Text section: Begin

Whooping crane flock size estimated smaller than last year
By by Dianna Wray - DWRAY@VICAD.COM
Feb. 16, 2013 at 1:04 p.m.
Updated Feb. 15, 2013 at 8:16 p.m.
ABOUT THE FLOCK
The whooping cranes begin migrating to Aransas National Wildlife Refuge by mid-October, returning to Wood Buffalo National Park in the Alberta and Northwest territories of Canada in the spring.
This is the only naturally migrating flock of whooping cranes in existence.
Whooping cranes have been migrating to Aransas National Wildlife Refuge since the ice age.
Source: Aransas National Wildlife Refuge website
After weeks of waiting, the U.S. Fish and Wildlife Service has issued its first count of the whooping crane flock using a new estimation technique.
The preliminary analysis estimates the flock to be made up of about 257 birds with a 95 percent confidence interval that ranges between 178 and 362 whoopers, according to a release issued Friday.
This is a disappointing development for longtime whooping crane enthusiasts, Chester McConnell, a trustee emeritus with the Whooping Crane Conservation Association, said.
"We watch these numbers religiously, and we were hoping the flock would reach 300 birds in the next few years, but now they're saying there are 40 less birds," McConnell said.
The counting system was changed after Tom Stehn, the whooping coordinator for 29 years, retired last year, and there was no one with Stehn's institutional knowledge to replace him, McConnell said.
"Tom became very proficient and was counting what he and we believed was a total count with five to seven flights over the territories, knowing the birds tend to stay in one place," McConnell said. "He had the type of skill and knowledge base that we could rely on his counts."
However, after Stehn retired, those who replaced him didn't have the skill or the knowledge to count the birds, leading the group to change its procedure. It now gathers enough information on survey flights to estimate the size of the flock instead of a direct head count.

Text section: End
Data to examine: Begin

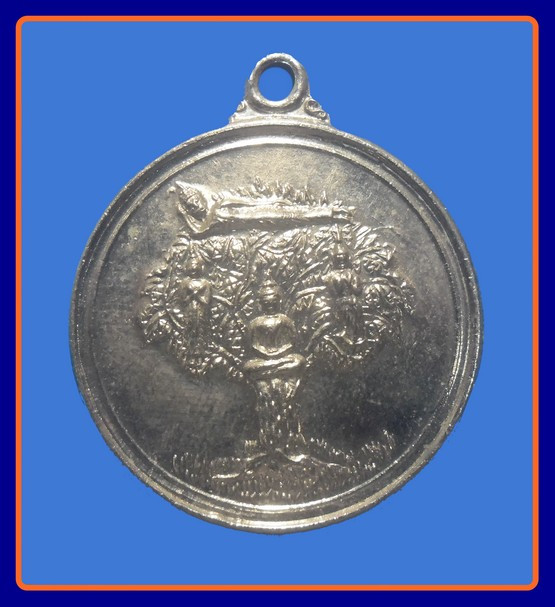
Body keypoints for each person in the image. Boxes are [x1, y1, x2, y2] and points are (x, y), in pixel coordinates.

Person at [243, 280, 305, 451]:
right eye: (266, 302)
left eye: (273, 302)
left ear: (279, 301)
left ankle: (271, 370)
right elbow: (250, 345)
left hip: (282, 359)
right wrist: (267, 356)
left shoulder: (285, 320)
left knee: (299, 360)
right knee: (248, 366)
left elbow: (293, 342)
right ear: (260, 303)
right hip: (262, 361)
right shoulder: (255, 323)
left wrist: (278, 356)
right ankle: (273, 369)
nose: (270, 305)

Data to examine: End

## [Exercise instructions]
**A.** In the whooping crane article above, why did the way the flock is counted change from a direct head count to an estimate? Answer in one to three sentences.
**B.** Please copy the part of the whooping crane article between "This is a disappointing" and "Conservation Association, said.", inclusive.

## [Answers to this exercise]
**A.** Tom Stehn, the whooping crane coordinator for 29 years, retired, and the people who replaced him lacked the skill and knowledge to count the birds. So the group changed its procedure, and it now gathers enough information on survey flights to estimate the flock's size.

**B.**
This is a disappointing development for longtime whooping crane enthusiasts, Chester McConnell, a trustee emeritus with the Whooping Crane Conservation Association, said.